Records excerpted from a collection:
-- Opening Marker --

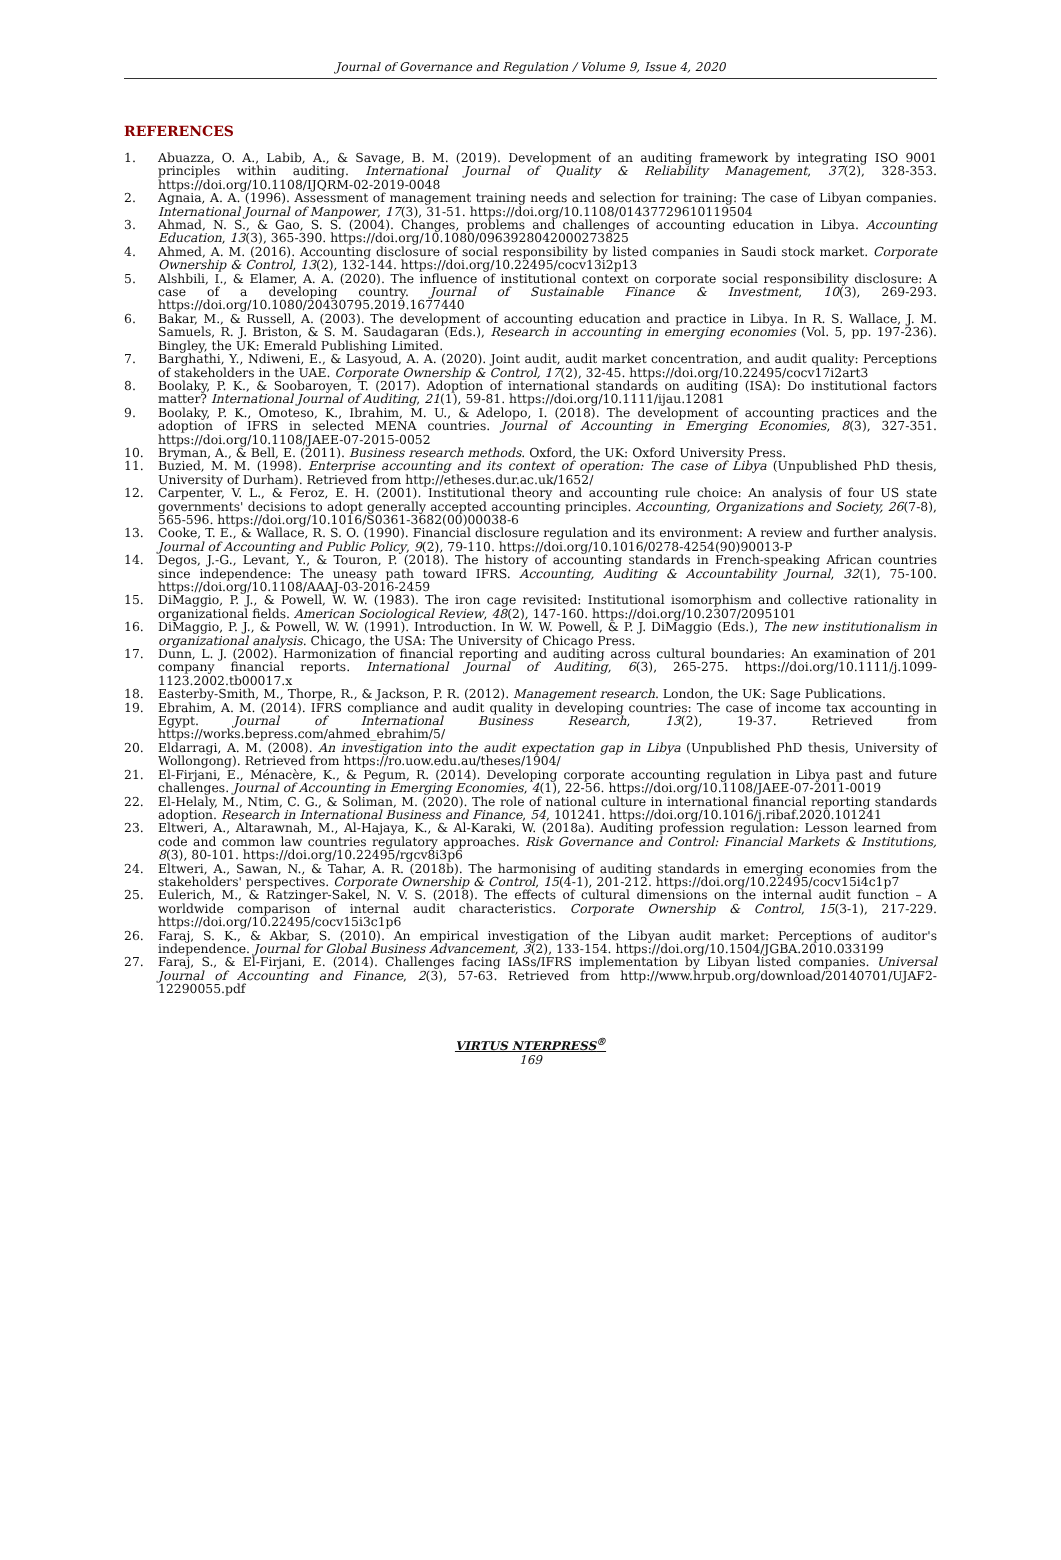Journal of Governance and Regulation / Volume 9, Issue 4, 2020
REFERENCES
1. Abuazza, O. A., Labib, A., & Savage, B. M. (2019). Development of an auditing framework by integrating ISO 9001 principles within auditing. International Journal of Quality & Reliability Management, 37(2), 328-353. https://doi.org/10.1108/IJQRM-02-2019-0048
2. Agnaia, A. A. (1996). Assessment of management training needs and selection for training: The case of Libyan companies. International Journal of Manpower, 17(3), 31-51. https://doi.org/10.1108/01437729610119504
3. Ahmad, N. S., & Gao, S. S. (2004). Changes, problems and challenges of accounting education in Libya. Accounting Education, 13(3), 365-390. https://doi.org/10.1080/0963928042000273825
4. Ahmed, A. M. (2016). Accounting disclosure of social responsibility by listed companies in Saudi stock market. Corporate Ownership & Control, 13(2), 132-144. https://doi.org/10.22495/cocv13i2p13
5. Alshbili, I., & Elamer, A. A. (2020). The influence of institutional context on corporate social responsibility disclosure: A case of a developing country. Journal of Sustainable Finance & Investment, 10(3), 269-293. https://doi.org/10.1080/20430795.2019.1677440
6. Bakar, M., & Russell, A. (2003). The development of accounting education and practice in Libya. In R. S. Wallace, J. M. Samuels, R. J. Briston, & S. M. Saudagaran (Eds.), Research in accounting in emerging economies (Vol. 5, pp. 197-236). Bingley, the UK: Emerald Publishing Limited.
7. Barghathi, Y., Ndiweni, E., & Lasyoud, A. A. (2020). Joint audit, audit market concentration, and audit quality: Perceptions of stakeholders in the UAE. Corporate Ownership & Control, 17(2), 32-45. https://doi.org/10.22495/cocv17i2art3
8. Boolaky, P. K., & Soobaroyen, T. (2017). Adoption of international standards on auditing (ISA): Do institutional factors matter? International Journal of Auditing, 21(1), 59-81. https://doi.org/10.1111/ijau.12081
9. Boolaky, P. K., Omoteso, K., Ibrahim, M. U., & Adelopo, I. (2018). The development of accounting practices and the adoption of IFRS in selected MENA countries. Journal of Accounting in Emerging Economies, 8(3), 327-351. https://doi.org/10.1108/JAEE-07-2015-0052
10. Bryman, A., & Bell, E. (2011). Business research methods. Oxford, the UK: Oxford University Press.
11. Buzied, M. M. (1998). Enterprise accounting and its context of operation: The case of Libya (Unpublished PhD thesis, University of Durham). Retrieved from http://etheses.dur.ac.uk/1652/
12. Carpenter, V. L., & Feroz, E. H. (2001). Institutional theory and accounting rule choice: An analysis of four US state governments' decisions to adopt generally accepted accounting principles. Accounting, Organizations and Society, 26(7-8), 565-596. https://doi.org/10.1016/S0361-3682(00)00038-6
13. Cooke, T. E., & Wallace, R. S. O. (1990). Financial disclosure regulation and its environment: A review and further analysis. Journal of Accounting and Public Policy, 9(2), 79-110. https://doi.org/10.1016/0278-4254(90)90013-P
14. Degos, J.-G., Levant, Y., & Touron, P. (2018). The history of accounting standards in French-speaking African countries since independence: The uneasy path toward IFRS. Accounting, Auditing & Accountability Journal, 32(1), 75-100. https://doi.org/10.1108/AAAJ-03-2016-2459
15. DiMaggio, P. J., & Powell, W. W. (1983). The iron cage revisited: Institutional isomorphism and collective rationality in organizational fields. American Sociological Review, 48(2), 147-160. https://doi.org/10.2307/2095101
16. DiMaggio, P. J., & Powell, W. W. (1991). Introduction. In W. W. Powell, & P. J. DiMaggio (Eds.), The new institutionalism in organizational analysis. Chicago, the USA: The University of Chicago Press.
17. Dunn, L. J. (2002). Harmonization of financial reporting and auditing across cultural boundaries: An examination of 201 company financial reports. International Journal of Auditing, 6(3), 265-275. https://doi.org/10.1111/j.1099-1123.2002.tb00017.x
18. Easterby-Smith, M., Thorpe, R., & Jackson, P. R. (2012). Management research. London, the UK: Sage Publications.
19. Ebrahim, A. M. (2014). IFRS compliance and audit quality in developing countries: The case of income tax accounting in Egypt. Journal of International Business Research, 13(2), 19-37. Retrieved from https://works.bepress.com/ahmed_ebrahim/5/
20. Eldarragi, A. M. (2008). An investigation into the audit expectation gap in Libya (Unpublished PhD thesis, University of Wollongong). Retrieved from https://ro.uow.edu.au/theses/1904/
21. El-Firjani, E., Ménacère, K., & Pegum, R. (2014). Developing corporate accounting regulation in Libya past and future challenges. Journal of Accounting in Emerging Economies, 4(1), 22-56. https://doi.org/10.1108/JAEE-07-2011-0019
22. El-Helaly, M., Ntim, C. G., & Soliman, M. (2020). The role of national culture in international financial reporting standards adoption. Research in International Business and Finance, 54, 101241. https://doi.org/10.1016/j.ribaf.2020.101241
23. Eltweri, A., Altarawnah, M., Al-Hajaya, K., & Al-Karaki, W. (2018a). Auditing profession regulation: Lesson learned from code and common law countries regulatory approaches. Risk Governance and Control: Financial Markets & Institutions, 8(3), 80-101. https://doi.org/10.22495/rgcv8i3p6
24. Eltweri, A., Sawan, N., & Tahar, A. R. (2018b). The harmonising of auditing standards in emerging economies from the stakeholders' perspectives. Corporate Ownership & Control, 15(4-1), 201-212. https://doi.org/10.22495/cocv15i4c1p7
25. Eulerich, M., & Ratzinger-Sakel, N. V. S. (2018). The effects of cultural dimensions on the internal audit function – A worldwide comparison of internal audit characteristics. Corporate Ownership & Control, 15(3-1), 217-229. https://doi.org/10.22495/cocv15i3c1p6
26. Faraj, S. K., & Akbar, S. (2010). An empirical investigation of the Libyan audit market: Perceptions of auditor's independence. Journal for Global Business Advancement, 3(2), 133-154. https://doi.org/10.1504/JGBA.2010.033199
27. Faraj, S., & El-Firjani, E. (2014). Challenges facing IASs/IFRS implementation by Libyan listed companies. Universal Journal of Accounting and Finance, 2(3), 57-63. Retrieved from http://www.hrpub.org/download/20140701/UJAF2-12290055.pdf
VIRTUS NTERPRESS<sup>®</sup>
169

-- Closing Marker --

**How to complete this task:** Each line from the top of the records through the one containing "1. Abuazza, O." needs to be transcribed exactly, without pictures.

**Output:**
Journal of Governance and Regulation / Volume 9, Issue 4, 2020
REFERENCES
1. Abuazza, O. A., Labib, A., & Savage, B. M. (2019). Development of an auditing framework by integrating ISO 9001 principles within auditing. International Journal of Quality & Reliability Management, 37(2), 328-353. https://doi.org/10.1108/IJQRM-02-2019-0048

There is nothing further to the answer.